Cadence and rhythm: LLMs produce sentences with an extremely low variability in the number of clauses. Normal people run on from time to time, (bracket in lots of asides), or otherwise vary their cadence and rhythm within clauses more than LLMs tend to.
Section headings that are intended to be "cute" and "snappy" or "impactful" rather than technically correct or compact: this is especially a tell when the cuteness/impactfulness is deeply mismatched with the seriousness or technical depth of the subject matter.

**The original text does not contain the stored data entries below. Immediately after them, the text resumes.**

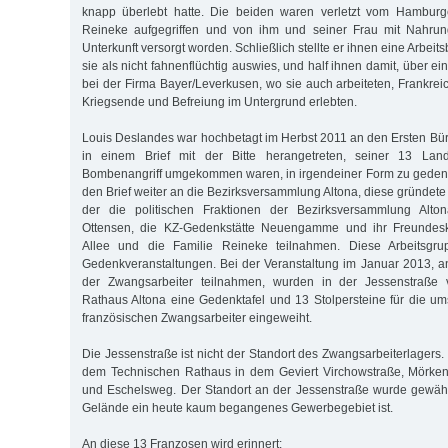
knapp überlebt hatte. Die beiden waren verletzt vom Hambur
Reineke aufgegriffen und von ihm und seiner Frau mit Nahru
Unterkunft versorgt worden. Schließlich stellte er ihnen eine Arbei
sie als nicht fahnenflüchtig auswies, und half ihnen damit, über e
bei der Firma Bayer/Leverkusen, wo sie auch arbeiteten, Frankrei
Kriegsende und Befreiung im Untergrund erlebten.
Louis Deslandes war hochbetagt im Herbst 2011 an den Ersten Bür
in einem Brief mit der Bitte herangetreten, seiner 13 Lan
Bombenangriff umgekommen waren, in irgendeiner Form zu gedenke
den Brief weiter an die Bezirksversammlung Altona, diese gründete
der die politischen Fraktionen der Bezirksversammlung Altona
Ottensen, die KZ-Gedenkstätte Neuengamme und ihr Freundes
Allee und die Familie Reineke teilnahmen. Diese Arbeitsgrup
Gedenkveranstaltungen. Bei der Veranstaltung im Januar 2013, 
der Zwangsarbeiter teilnahmen, wurden in der Jessenstraße
Rathaus Altona eine Gedenktafel und 13 Stolpersteine für die
französischen Zwangsarbeiter eingeweiht.
Die Jessenstraße ist nicht der Standort des Zwangsarbeiterlagers.
dem Technischen Rathaus in dem Geviert Virchowstraße, Mörkens
und Eschelsweg. Der Standort an der Jessenstraße wurde gewählt
Gelände ein heute kaum begangenes Gewerbegebiet ist.
An diese 13 Franzosen wird erinnert: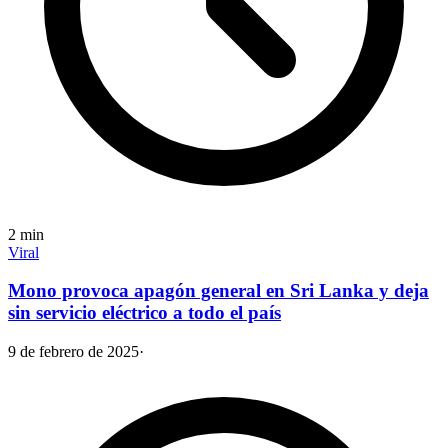
2
min
Viral
Mono provoca apagón general en Sri Lanka y deja
sin servicio eléctrico a todo el país
9 de febrero de 2025
·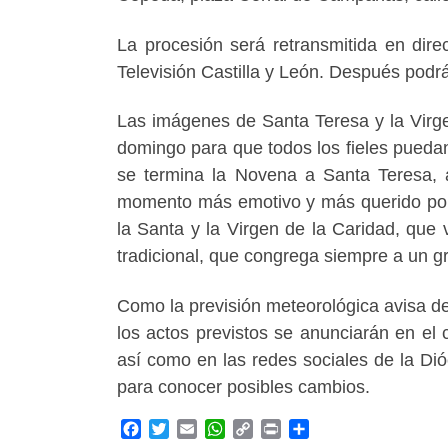
La procesión será retransmitida en dire
Televisión Castilla y León. Después podr
Las imágenes de Santa Teresa y la Virge
domingo para que todos los fieles puedan 
se termina la Novena a Santa Teresa, a 
momento más emotivo y más querido por 
la Santa y la Virgen de la Caridad, que
tradicional, que congrega siempre a un gr
Como la previsión meteorológica avisa de
los actos previstos se anunciarán en el
así como en las redes sociales de la Di
para conocer posibles cambios.
F
T
E
W
C
P
C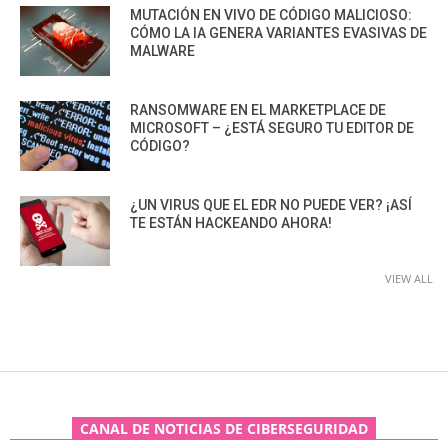
MUTACIÓN EN VIVO DE CÓDIGO MALICIOSO:
CÓMO LA IA GENERA VARIANTES EVASIVAS DE
MALWARE
RANSOMWARE EN EL MARKETPLACE DE
MICROSOFT – ¿ESTÁ SEGURO TU EDITOR DE
CÓDIGO?
¿UN VIRUS QUE EL EDR NO PUEDE VER? ¡ASÍ
TE ESTÁN HACKEANDO AHORA!
VIEW ALL
CANAL DE NOTICIAS DE CIBERSEGURIDAD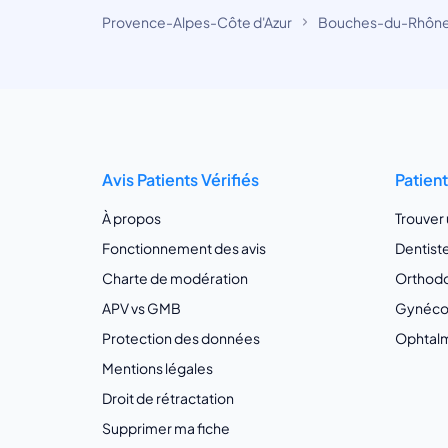
Provence-Alpes-Côte d'Azur
Bouches-du-Rhôn
Avis Patients Vérifiés
Patien
À propos
Trouver
Fonctionnement des avis
Dentist
Charte de modération
Orthodo
APV vs GMB
Gynécol
Protection des données
Ophtalm
Mentions légales
Droit de rétractation
Supprimer ma fiche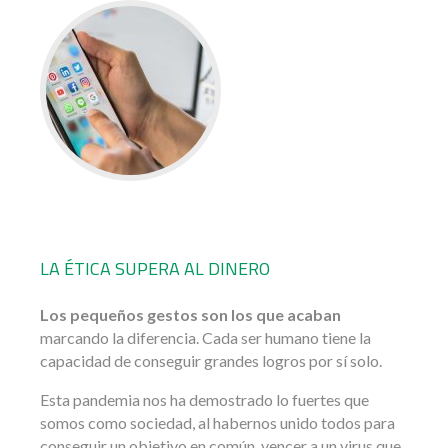
LA ÉTICA SUPERA AL DINERO
Los pequeños gestos son los que acaban
marcando la diferencia. Cada ser humano tiene la
capacidad de conseguir grandes logros por sí solo.
Esta pandemia nos ha demostrado lo fuertes que
somos como sociedad, al habernos unido todos para
conseguir un objetivo en común, vencer a un virus que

Horrible trite analogies that show no actual real understanding of the actual logical, mathematical, or visuo-spatial relationships involved. I.e. analogies are based on linguistic semantics, and not e.g. mathematical isomorphism or core dynamics. "Humans cannot fly. Building airplanes does not change that; it only means we built a machine that flies for us". Can't imagine a more retarded and useless analogy for something as complex as the article topic.
Verbose repetition: The article defines two workarounds: "tool use" and "agentic" orchestration, then defines them, then in the paragraph immediately following, says the exact same thing. There are basically multiple (small paragraphs) that all say nothing at all more than the sentence "LLMs do not reliably perform long, exact computations on their own, so in practice we often delegate the execution to external tools or orchestration systems".
Pseudo-profound bullshit: (https://doi.org/10.1017/S1930297500006999). E.g. "A system that cannot compute cannot truly internalize what computation is." There is thankfully not too much of this in the article, and it appears mostly early on.
Missing key / basic logic (or failing to mention such points clearly) when this would be strongly expected by any serious practitioner or expert: E.g. in this article, we should have seen some simple nice centered LaTeX showing the scaled dot-product self attention equation, and then some simple notation to represent the `.chunk` call, and subsequent linear projection, something like H = [H1 | H2], or etc., I shouldn't have to squint at two small lines of PyTorch code to find this. It should be clear immediately this model is not trained, and this is essentially just compiling a VM into a Transformer, and not revealed more clearly only at the end.